"If this book was meant to be opened at only a certain time of day, it would be the morning. Whilst the light in Joachim Mueller-Ruchholtz’s photographs often seems to be that from a newly-risen sun, that isn’t the reason why. The morning brings promise, options, optimism - the potential offered by a new day. And the young men in Mueller-Ruchholtz’s portraits are at that moment in their lives when the world lies at their feet. The expressions they offer to the camera say it all: vulnerable, confident, sensitive, honest, assured, expectant, willing. The portraits were taken between 2016 and 2018, either at hotels in cities where, as models on the books of Eva Gödel’s Düsseldorf-based model agency Tomorrow Is Another Day, Mueller-Ruchholtz’s subjects were scheduled to walk in fashion shows, or at their homes in various European centres - Paris, London, Berlin, Helsinki. They’re pictures taken at stolen moments along the urban circuit of a restless, globalised fashion industry. But even though these men might be walking Raf Simons or Hugo Boss the next morning, there isn’t much to indicate privilege or decadence in their surroundings. Are they boys or are they men? They’re caught between worlds – between adolescence and adulthood, the ordinary and the luxurious, the known and the new (some of them were travelling out of their home towns for the first time for their TIAD assignments). And it’s during this in-between moment that identities are formed. Looking at each portrait in turn, I see how certain boys take on personae they might have subconsciously picked up from images or films of cult men of the past, like an image they’ve projected onto their own bodies. Gödel is interested in male archetypes, and you can see it in the boys she picks: one is like a frontman from a 90s indie band, another a Beat antagoniser...then a grunge brother, a Jim Morrison channeller, a queer lover, a father, a man about town, a disaffected loner. Tomorrow is Another Day was originally a fiction, proposed in the thesis Gödel submitted as part of the graphic design course she was on. But it became real as her talent for casting was gleaned by friends including artist Rosemarie Trockel and designer Raf Simons. Filmmaker Larry Clark’s exhibition at Gisela Capitan in Cologne in 1992 was an important moment for Gödel and Raf Simons is also a Clark fan. His work’s themes – of conformity versus rebellion, and rites of passage, are present in this book, too.

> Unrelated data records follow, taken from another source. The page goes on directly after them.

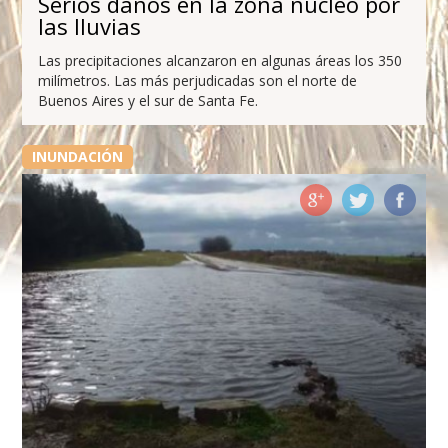
Serios daños en la zona núcleo por
las lluvias
Las precipitaciones alcanzaron en algunas áreas los 350
milímetros. Las más perjudicadas son el norte de
Buenos Aires y el sur de Santa Fe.
INUNDACIÓN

Mueller-Ruchholtz studied in Leipzig under Joachim Brohm and perhaps he developed an interest in colour as a consequence. In his photographs, colour and light twin up to magnetic effect – our eyes are drawn to their chromatic beauty. Mueller-Ruchholtz cites Tina Barney’s The Europeans as a significant reference point for this project. In the introduction to her recent monograph, Barney writes: ‘By 1996... I found that a single vertical figure was the most challenging form of all. The solitary character not only had to confront himself or herself, but also to think in silence about who he or she was for just a few minutes – and face me and my camera in that meditative state’. I see these meditative states here also, in Mueller-Ruchholtz’s first book, Portraits."